## What you need to do
Return verbatim everything in the court ruling from "[b] That the" down to "be provided for.".

## Passage provided
== Segment start ==

J S C v F J [2018] KEHC 4455 (KLR) | Extension Of Time | Esheria

J S C v F J [2018] KEHC 4455 (KLR)

Full Case Text

REPUBLIC OF KENYA

IN THE HIGH COURT OF KENYA

AT ELDORET

MISC.CIVIL APPLICATION NO. 86 OF 2017

J S C........................................................APPLICANT

-VERSUS-

F J.......................................................RESPONDENT

RULING

[1] The Notice of Motion dated 25 July 2017 was filed herein by the Applicant, J S C under Sections 79G and 95 of the Civil Procedure Act and Order 42 of the Civil Procedure Rule, 2010 for orders that:

[a] Spent

[b] That the Applicant be granted leave to appeal out of time against the whole Judgment of Hon. M. Kesse, Resident Magistrate, delivered on18 January 2017 at Kapsabet inKapsabet PM's Divorce Cause No. 3 of 2016; and that the Memorandum of Appeal annexed to the application be deemed as duly filed on payment of the requisite fees;

[c] That there be an Order of Stay of Execution of the Judgment and Order passed on the 18 January 2017 in Kapsabet PM's Divorce Cause No. 3 of 2016 pending the hearing and final determination of the application.

[d] That the costs of the application be provided for.

[2] The application was premised on the grounds that Judgment was delivered by the Kapsabet Court on 18 January 2017 against the Applicant; and that his Counsel did not advice him of the outcome, such that by the time his attention was drawn thereto, the appeal period had already ran out. It was the contention of the Applicant that the delay is not so inordinate as to be inexcusable; and that the appeal is arguable and has a high probability of success. He also asserted that the Respondent is unlikely to suffer any prejudice.

[3]  The grounds aforestated were amplified in the Applicant's Supporting Affidavit sworn on 25 July 2017 to which he annexed a copy of the letter dated 21 July 2017 by which his Advocate, Mr. Tororei, requested for copies of typed proceedings and judgment, a copy of the Notice to Show Cause dated 20 March 2017, and a draft Memorandum of Appeal in support of his application.

== Segment end ==

(Structured pose outputs)
== Segment start ==

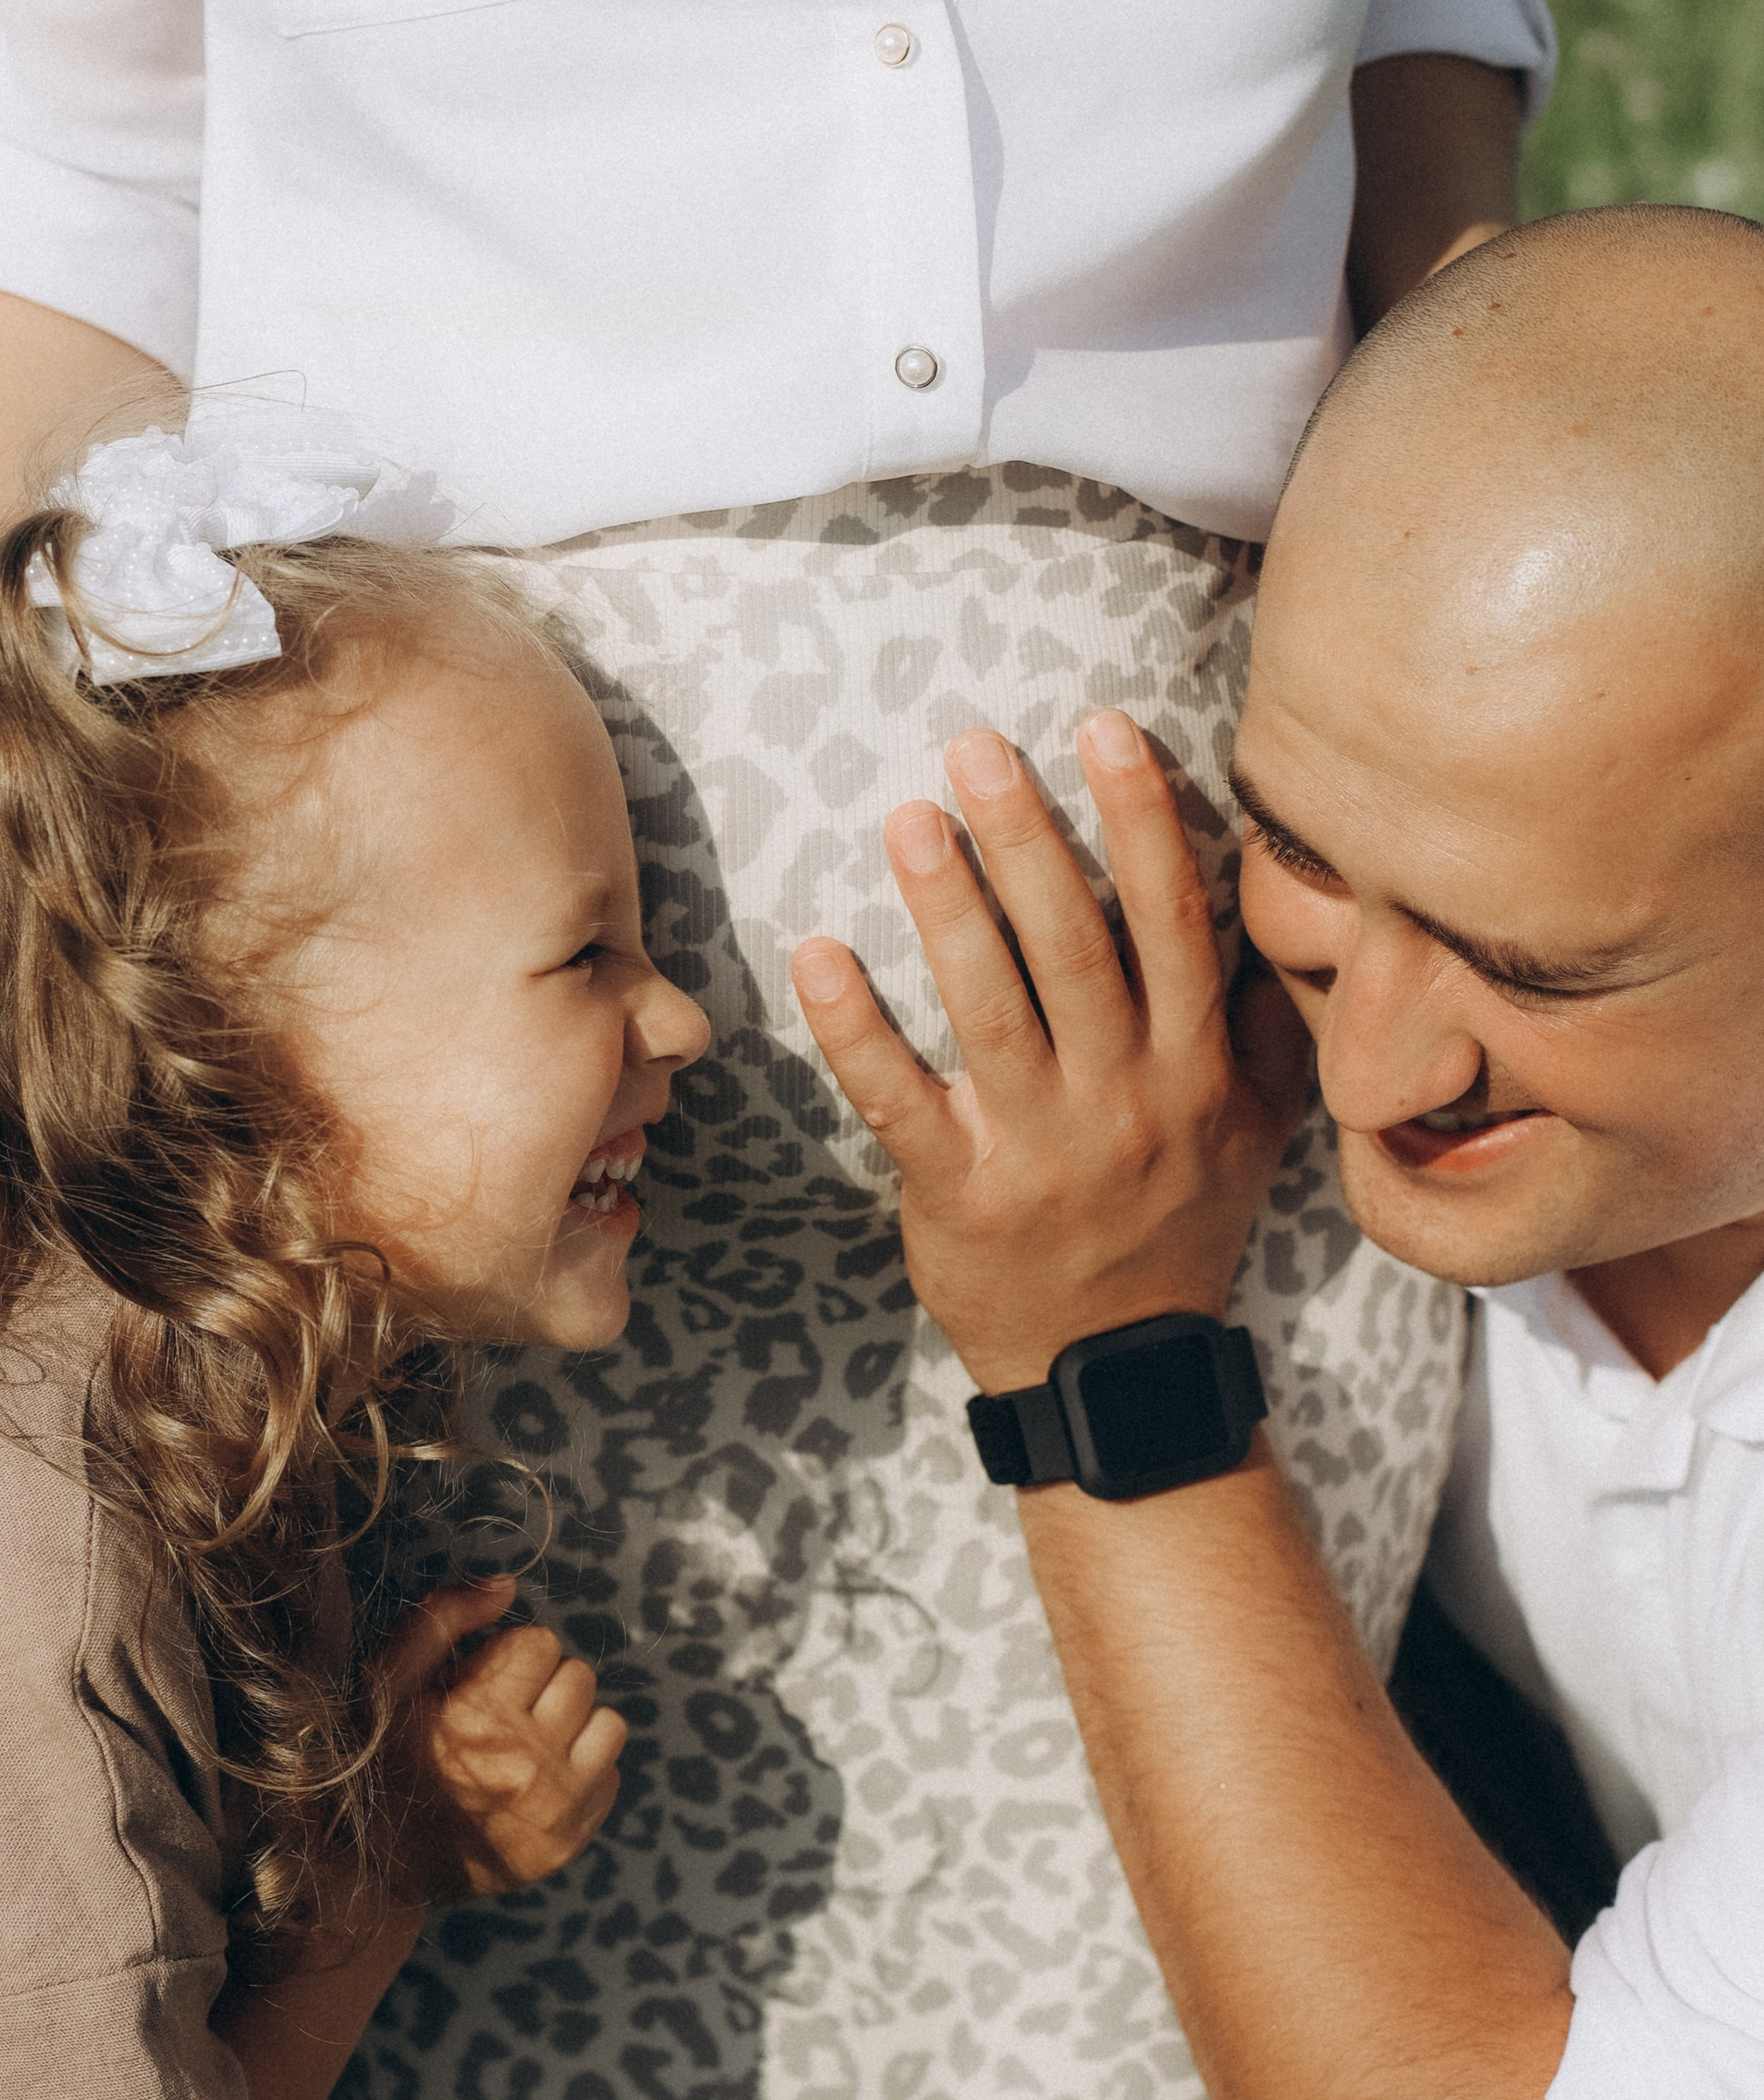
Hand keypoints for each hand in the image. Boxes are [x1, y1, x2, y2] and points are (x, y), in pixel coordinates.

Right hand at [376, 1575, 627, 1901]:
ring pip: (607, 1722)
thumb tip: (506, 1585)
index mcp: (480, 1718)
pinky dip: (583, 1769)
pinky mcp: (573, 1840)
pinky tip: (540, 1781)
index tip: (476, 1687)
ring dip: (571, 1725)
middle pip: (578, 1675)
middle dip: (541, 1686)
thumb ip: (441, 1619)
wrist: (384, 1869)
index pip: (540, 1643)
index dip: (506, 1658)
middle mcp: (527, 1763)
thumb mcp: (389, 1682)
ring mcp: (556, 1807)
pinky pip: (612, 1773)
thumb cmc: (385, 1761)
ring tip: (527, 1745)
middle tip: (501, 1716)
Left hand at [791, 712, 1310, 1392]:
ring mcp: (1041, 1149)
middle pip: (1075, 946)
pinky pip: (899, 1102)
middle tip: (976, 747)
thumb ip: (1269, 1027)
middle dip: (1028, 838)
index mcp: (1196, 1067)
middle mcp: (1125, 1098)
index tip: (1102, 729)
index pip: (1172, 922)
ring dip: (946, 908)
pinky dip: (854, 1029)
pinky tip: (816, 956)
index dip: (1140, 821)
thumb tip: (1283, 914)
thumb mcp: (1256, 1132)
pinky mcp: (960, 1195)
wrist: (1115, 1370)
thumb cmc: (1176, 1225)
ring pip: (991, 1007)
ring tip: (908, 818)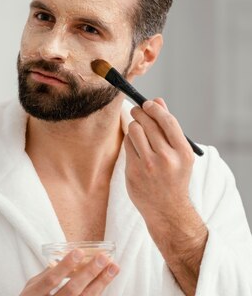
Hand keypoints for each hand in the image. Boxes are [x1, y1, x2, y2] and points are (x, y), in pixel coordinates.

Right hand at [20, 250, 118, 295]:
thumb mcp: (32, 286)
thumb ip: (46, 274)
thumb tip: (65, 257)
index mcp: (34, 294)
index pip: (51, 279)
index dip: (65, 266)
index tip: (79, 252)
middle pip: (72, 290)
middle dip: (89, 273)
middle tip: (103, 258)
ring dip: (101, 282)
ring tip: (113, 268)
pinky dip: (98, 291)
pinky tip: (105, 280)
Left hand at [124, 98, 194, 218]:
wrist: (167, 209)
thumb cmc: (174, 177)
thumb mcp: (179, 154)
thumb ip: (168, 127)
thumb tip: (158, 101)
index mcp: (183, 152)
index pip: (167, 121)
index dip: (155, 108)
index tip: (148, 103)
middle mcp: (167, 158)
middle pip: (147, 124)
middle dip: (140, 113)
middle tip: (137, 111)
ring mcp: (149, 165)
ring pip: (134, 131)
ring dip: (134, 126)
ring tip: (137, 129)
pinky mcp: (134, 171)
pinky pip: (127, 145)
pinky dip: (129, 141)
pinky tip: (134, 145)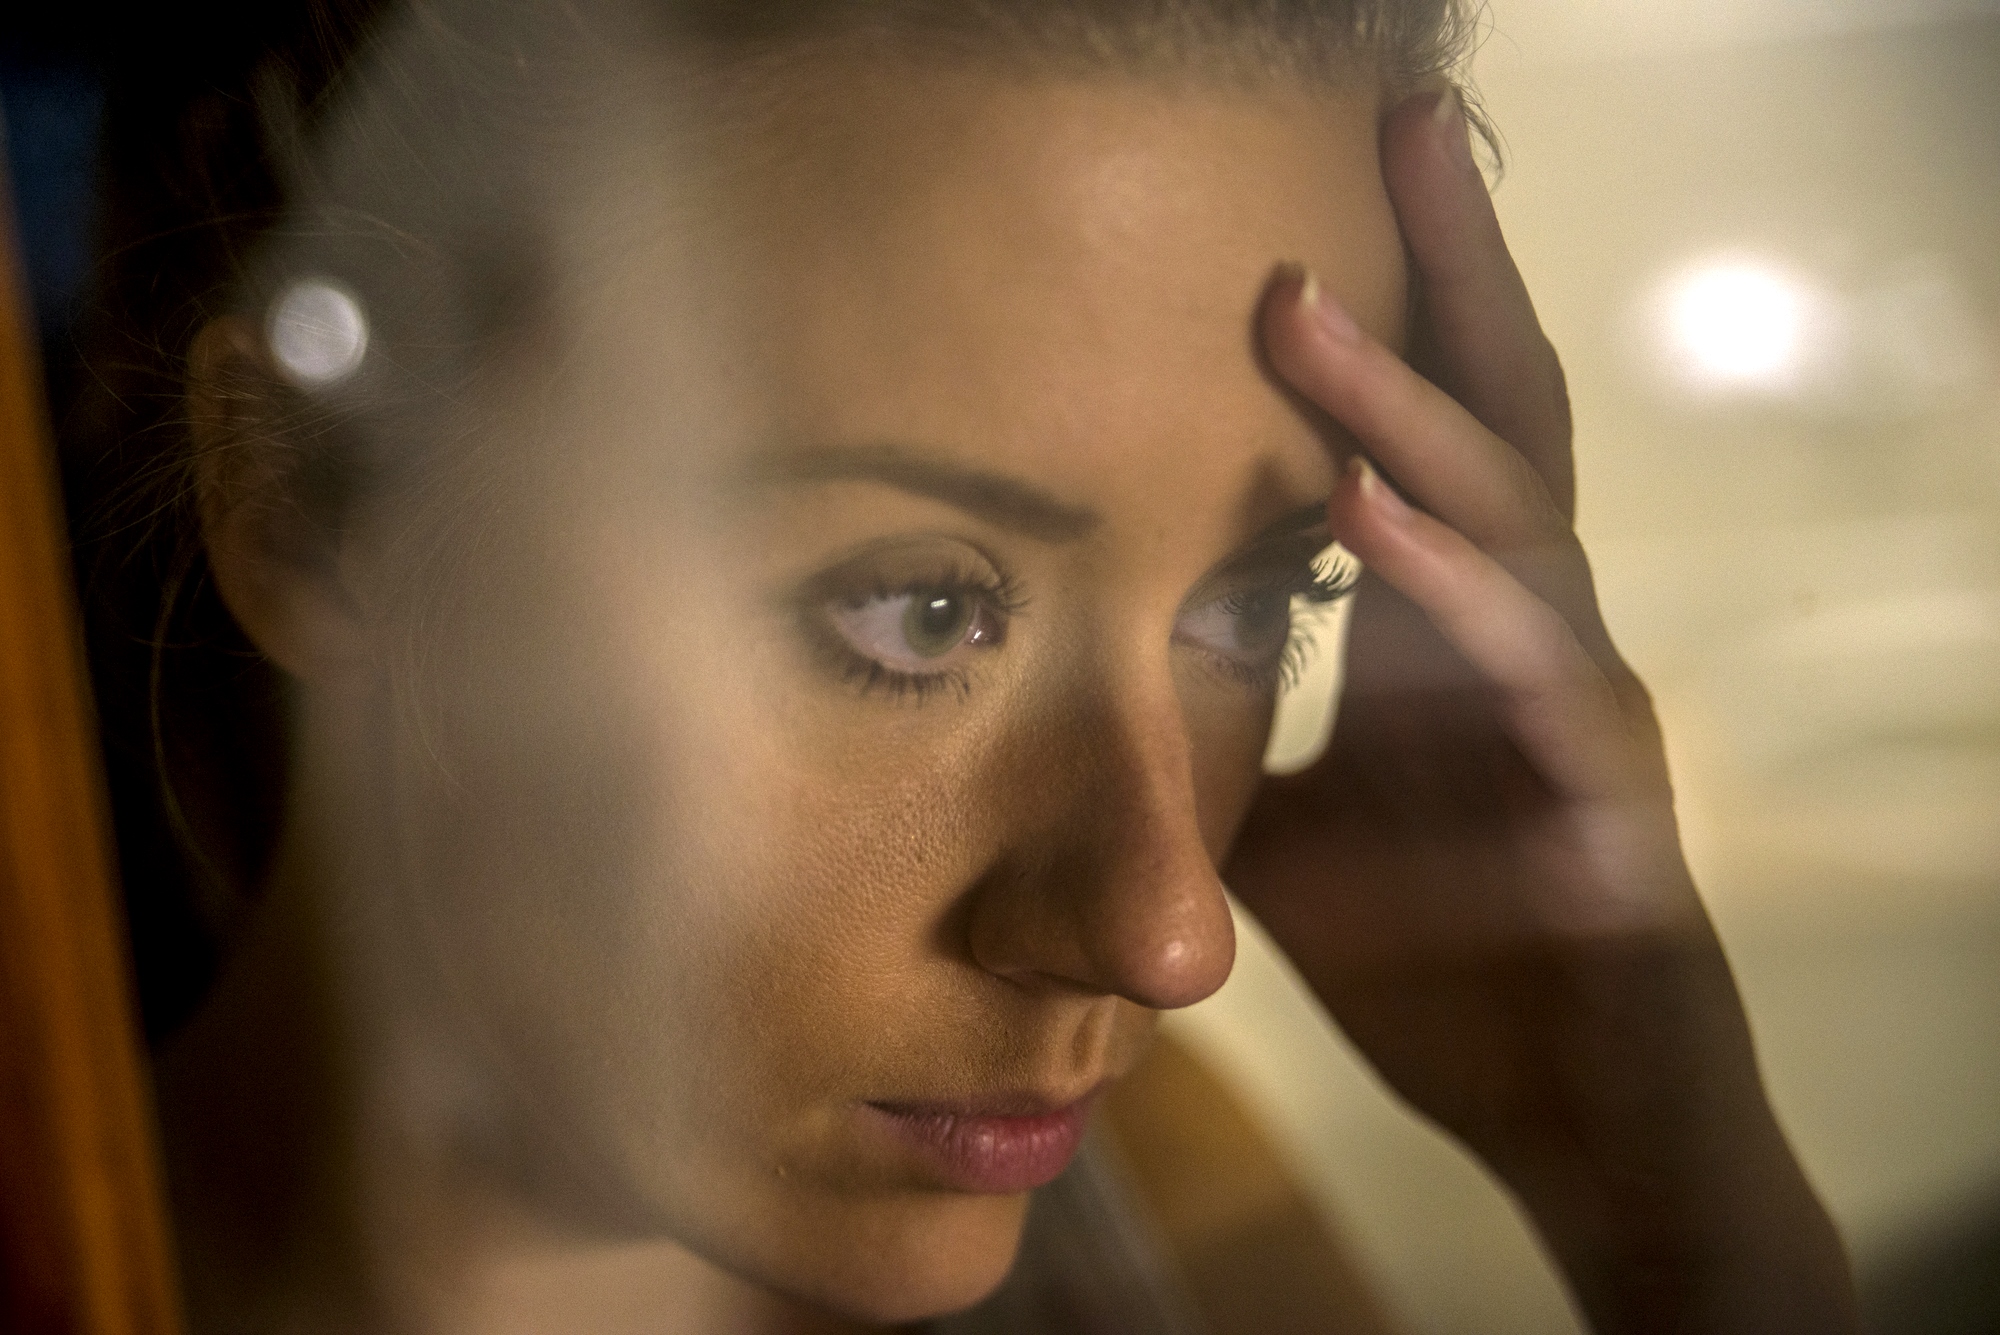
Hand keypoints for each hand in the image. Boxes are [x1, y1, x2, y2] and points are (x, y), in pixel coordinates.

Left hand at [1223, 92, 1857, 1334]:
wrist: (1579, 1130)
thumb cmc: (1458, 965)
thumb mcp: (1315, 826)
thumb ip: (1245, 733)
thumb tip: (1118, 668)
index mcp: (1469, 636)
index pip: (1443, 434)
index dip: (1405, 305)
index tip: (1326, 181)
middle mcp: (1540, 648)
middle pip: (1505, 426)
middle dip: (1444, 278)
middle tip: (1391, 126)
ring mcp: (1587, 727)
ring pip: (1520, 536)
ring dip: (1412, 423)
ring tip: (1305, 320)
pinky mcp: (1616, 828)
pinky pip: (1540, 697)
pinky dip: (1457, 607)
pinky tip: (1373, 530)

== Segment end ==

## Output below
[b] That the Applicant be granted leave to appeal out of time against the whole Judgment of Hon. M. Kesse, Resident Magistrate, delivered on18 January 2017 at Kapsabet inKapsabet PM's Divorce Cause No. 3 of 2016; and that the Memorandum of Appeal annexed to the application be deemed as duly filed on payment of the requisite fees;

[c] That there be an Order of Stay of Execution of the Judgment and Order passed on the 18 January 2017 in Kapsabet PM's Divorce Cause No. 3 of 2016 pending the hearing and final determination of the application.

[d] That the costs of the application be provided for.